*** STUDY TEXT ***
The biggest issue facing Scotland currently is the uncertainty over the Scottish Government’s inability to rule out a second independence referendum, which they could quite easily do. I look forward to the First Minister, if she is re-elected to that post, setting out clearly that we will not have a second independence referendum. The Scottish Affairs Select Committee has produced a good report on the work study visa, and the Government are looking at it.

Does the Secretary of State consider that with 60% of UK landings in Scotland, a Scottish fisheries Minister should lead during the period of the UK presidency of the EU? Would not such an initiative be widely welcomed by Scottish fishermen, or is the Secretary of State still stuck in this Westminster rut of some nations being “more equal” than others?

My position is that Scotland voted decisively to remain part of the United Kingdom, and that the United Kingdom represents Scotland’s interest on fishing in the EU. The hon. Lady may be aware that the Scottish Government and the UK Government have been in discussions on intergovernmental relations, and particularly on how these issues of representation should work in the EU. My understanding is that the previous SNP-led Scottish Government were in agreement with those proposals.
*** DATA EXCERPTS ***
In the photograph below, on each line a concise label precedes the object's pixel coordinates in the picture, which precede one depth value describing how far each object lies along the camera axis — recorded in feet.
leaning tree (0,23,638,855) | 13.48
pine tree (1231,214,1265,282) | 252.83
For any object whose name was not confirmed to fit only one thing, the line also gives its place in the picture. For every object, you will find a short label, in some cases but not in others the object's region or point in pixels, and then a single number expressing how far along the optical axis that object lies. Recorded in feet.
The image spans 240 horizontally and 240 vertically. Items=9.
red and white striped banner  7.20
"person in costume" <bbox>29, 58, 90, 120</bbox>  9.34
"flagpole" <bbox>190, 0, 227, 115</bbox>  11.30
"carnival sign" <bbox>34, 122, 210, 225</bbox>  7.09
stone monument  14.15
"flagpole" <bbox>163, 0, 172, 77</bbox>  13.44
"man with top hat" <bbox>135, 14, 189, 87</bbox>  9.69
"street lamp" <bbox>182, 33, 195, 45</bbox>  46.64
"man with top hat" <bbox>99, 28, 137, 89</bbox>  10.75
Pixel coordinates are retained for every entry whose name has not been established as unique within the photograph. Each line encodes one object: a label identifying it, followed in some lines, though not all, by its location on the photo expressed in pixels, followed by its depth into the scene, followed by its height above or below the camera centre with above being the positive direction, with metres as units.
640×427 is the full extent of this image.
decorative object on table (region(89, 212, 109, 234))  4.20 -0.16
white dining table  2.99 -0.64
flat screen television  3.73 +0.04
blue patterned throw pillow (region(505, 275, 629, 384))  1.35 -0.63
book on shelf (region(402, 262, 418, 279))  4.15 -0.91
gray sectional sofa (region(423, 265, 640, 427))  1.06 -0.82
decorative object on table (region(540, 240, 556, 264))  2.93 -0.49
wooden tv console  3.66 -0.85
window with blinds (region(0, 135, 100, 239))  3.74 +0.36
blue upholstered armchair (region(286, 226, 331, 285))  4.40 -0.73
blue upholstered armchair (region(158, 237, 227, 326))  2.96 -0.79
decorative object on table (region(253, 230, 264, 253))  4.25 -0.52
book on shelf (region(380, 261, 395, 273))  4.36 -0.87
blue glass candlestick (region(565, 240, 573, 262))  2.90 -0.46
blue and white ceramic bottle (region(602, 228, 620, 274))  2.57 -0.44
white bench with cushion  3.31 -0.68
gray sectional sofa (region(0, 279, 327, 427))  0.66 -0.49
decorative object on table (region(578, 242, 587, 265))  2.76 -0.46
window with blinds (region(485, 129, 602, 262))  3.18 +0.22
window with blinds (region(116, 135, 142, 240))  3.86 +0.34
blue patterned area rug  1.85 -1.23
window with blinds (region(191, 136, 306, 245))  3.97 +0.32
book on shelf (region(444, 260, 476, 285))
***
▶ **WORK TASK A**: In the parliamentary exchange, what share of UK landings does the questioner say are in Scotland?
▶ **WORK TASK B**: Summarize the parliamentary exchange in two sentences.
The data above are separate material, apart from the parliamentary exchange.

▶ **EXERCISE RESPONSE A**: 60% of UK landings are in Scotland.

▶ **EXERCISE RESPONSE B**: One speaker calls uncertainty over the Scottish Government's failure to rule out a second independence referendum the biggest issue facing Scotland. Asked whether a Scottish fisheries Minister should lead during the UK presidency of the EU because Scotland has 60% of UK landings, the reply holds that the United Kingdom represents Scotland's fishing interest in the EU and that the two governments have discussed how such representation should work.